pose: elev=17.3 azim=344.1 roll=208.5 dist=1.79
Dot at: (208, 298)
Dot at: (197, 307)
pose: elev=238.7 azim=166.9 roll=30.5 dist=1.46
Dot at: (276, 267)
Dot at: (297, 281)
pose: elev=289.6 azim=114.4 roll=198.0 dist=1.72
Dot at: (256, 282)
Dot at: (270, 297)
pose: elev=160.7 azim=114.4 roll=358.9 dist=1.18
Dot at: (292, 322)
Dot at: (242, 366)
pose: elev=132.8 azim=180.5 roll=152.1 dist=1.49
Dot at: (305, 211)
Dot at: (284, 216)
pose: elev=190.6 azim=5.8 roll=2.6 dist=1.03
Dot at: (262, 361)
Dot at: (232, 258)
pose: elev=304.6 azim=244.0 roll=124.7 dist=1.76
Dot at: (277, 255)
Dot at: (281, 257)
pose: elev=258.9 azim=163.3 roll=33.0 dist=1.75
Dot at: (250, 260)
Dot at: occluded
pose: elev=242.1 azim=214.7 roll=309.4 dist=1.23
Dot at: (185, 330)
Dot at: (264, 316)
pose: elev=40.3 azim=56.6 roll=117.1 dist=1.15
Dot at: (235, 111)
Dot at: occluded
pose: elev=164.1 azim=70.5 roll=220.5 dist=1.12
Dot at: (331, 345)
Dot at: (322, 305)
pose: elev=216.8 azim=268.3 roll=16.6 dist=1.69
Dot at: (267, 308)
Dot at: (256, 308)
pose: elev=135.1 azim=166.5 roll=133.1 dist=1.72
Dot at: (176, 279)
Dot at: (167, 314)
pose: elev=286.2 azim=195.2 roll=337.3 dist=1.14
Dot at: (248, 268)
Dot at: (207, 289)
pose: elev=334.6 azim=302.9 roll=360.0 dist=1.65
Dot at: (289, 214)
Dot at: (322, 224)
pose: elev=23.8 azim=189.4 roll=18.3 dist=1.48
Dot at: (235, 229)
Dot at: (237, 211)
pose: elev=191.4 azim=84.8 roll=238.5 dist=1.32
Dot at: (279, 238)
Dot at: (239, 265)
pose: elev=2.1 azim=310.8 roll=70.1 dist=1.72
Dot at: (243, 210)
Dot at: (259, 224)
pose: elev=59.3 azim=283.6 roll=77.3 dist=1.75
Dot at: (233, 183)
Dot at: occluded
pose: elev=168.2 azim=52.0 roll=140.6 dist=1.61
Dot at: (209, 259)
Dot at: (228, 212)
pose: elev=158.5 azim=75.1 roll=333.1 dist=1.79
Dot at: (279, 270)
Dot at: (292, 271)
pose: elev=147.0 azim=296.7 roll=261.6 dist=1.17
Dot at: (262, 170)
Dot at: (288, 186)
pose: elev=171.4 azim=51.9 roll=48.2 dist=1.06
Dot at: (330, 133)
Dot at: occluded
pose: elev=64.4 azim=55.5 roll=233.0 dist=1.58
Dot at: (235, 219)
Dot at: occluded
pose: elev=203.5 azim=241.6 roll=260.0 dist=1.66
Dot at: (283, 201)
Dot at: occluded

******

Instructions to follow
Arrange the lines above into a Markdown table with the columns Row and Text, giving each line its own numbered row and skipping any blank lines.

Written response
| Row | Text |
|---|---|
| 1 | pose: elev=17.3 azim=344.1 roll=208.5 dist=1.79 |
| 2 | Dot at: (208, 298) |
| 3 | Dot at: (197, 307) |
| 4 | pose: elev=238.7 azim=166.9 roll=30.5 dist=1.46 |
| 5 | Dot at: (276, 267) |
| 6 | Dot at: (297, 281) |
| 7 | pose: elev=289.6 azim=114.4 roll=198.0 dist=1.72 |
| 8 | Dot at: (256, 282) |
| 9 | Dot at: (270, 297) |
| 10 | pose: elev=160.7 azim=114.4 roll=358.9 dist=1.18 |
| 11 | Dot at: (292, 322) |
| 12 | Dot at: (242, 366) |
| 13 | pose: elev=132.8 azim=180.5 roll=152.1 dist=1.49 |
| 14 | Dot at: (305, 211) |
| 15 | Dot at: (284, 216) |
| 16 | pose: elev=190.6 azim=5.8 roll=2.6 dist=1.03 |
| 17 | Dot at: (262, 361) |
| 18 | Dot at: (232, 258) |
| 19 | pose: elev=304.6 azim=244.0 roll=124.7 dist=1.76 |
| 20 | Dot at: (277, 255) |
| 21 | Dot at: (281, 257) |
| 22 | pose: elev=258.9 azim=163.3 roll=33.0 dist=1.75 |
| 23 | Dot at: (250, 260) |
| 24 | Dot at: occluded |
| 25 | pose: elev=242.1 azim=214.7 roll=309.4 dist=1.23 |
| 26 | Dot at: (185, 330) |
| 27 | Dot at: (264, 316) |
| 28 | pose: elev=40.3 azim=56.6 roll=117.1 dist=1.15 |
| 29 | Dot at: (235, 111) |
| 30 | Dot at: occluded |
| 31 | pose: elev=164.1 azim=70.5 roll=220.5 dist=1.12 |
| 32 | Dot at: (331, 345) |
| 33 | Dot at: (322, 305) |
| 34 | pose: elev=216.8 azim=268.3 roll=16.6 dist=1.69 |
| 35 | Dot at: (267, 308) |
| 36 | Dot at: (256, 308) |
| 37 | pose: elev=135.1 azim=166.5 roll=133.1 dist=1.72 |
| 38 | Dot at: (176, 279) |
| 39 | Dot at: (167, 314) |
| 40 | pose: elev=286.2 azim=195.2 roll=337.3 dist=1.14 |
| 41 | Dot at: (248, 268) |
| 42 | Dot at: (207, 289) |
| 43 | pose: elev=334.6 azim=302.9 roll=360.0 dist=1.65 |
| 44 | Dot at: (289, 214) |
| 45 | Dot at: (322, 224) |
| 46 | pose: elev=23.8 azim=189.4 roll=18.3 dist=1.48 |
| 47 | Dot at: (235, 229) |
| 48 | Dot at: (237, 211) |
| 49 | pose: elev=191.4 azim=84.8 roll=238.5 dist=1.32 |
| 50 | Dot at: (279, 238) |
| 51 | Dot at: (239, 265) |
| 52 | pose: elev=2.1 azim=310.8 roll=70.1 dist=1.72 |
| 53 | Dot at: (243, 210) |
| 54 | Dot at: (259, 224) |
| 55 | pose: elev=59.3 azim=283.6 roll=77.3 dist=1.75 |
| 56 | Dot at: (233, 183) |
| 57 | Dot at: occluded |
| 58 | pose: elev=168.2 azim=52.0 roll=140.6 dist=1.61 |
| 59 | Dot at: (209, 259) |
| 60 | Dot at: (228, 212) |
| 61 | pose: elev=158.5 azim=75.1 roll=333.1 dist=1.79 |
| 62 | Dot at: (279, 270) |
| 63 | Dot at: (292, 271) |
| 64 | pose: elev=147.0 azim=296.7 roll=261.6 dist=1.17 |
| 65 | Dot at: (262, 170) |
| 66 | Dot at: (288, 186) |
| 67 | pose: elev=171.4 azim=51.9 roll=48.2 dist=1.06 |
| 68 | Dot at: (330, 133) |
| 69 | Dot at: occluded |
| 70 | pose: elev=64.4 azim=55.5 roll=233.0 dist=1.58 |
| 71 | Dot at: (235, 219) |
| 72 | Dot at: occluded |
| 73 | pose: elev=203.5 azim=241.6 roll=260.0 dist=1.66 |
| 74 | Dot at: (283, 201) |
| 75 | Dot at: occluded |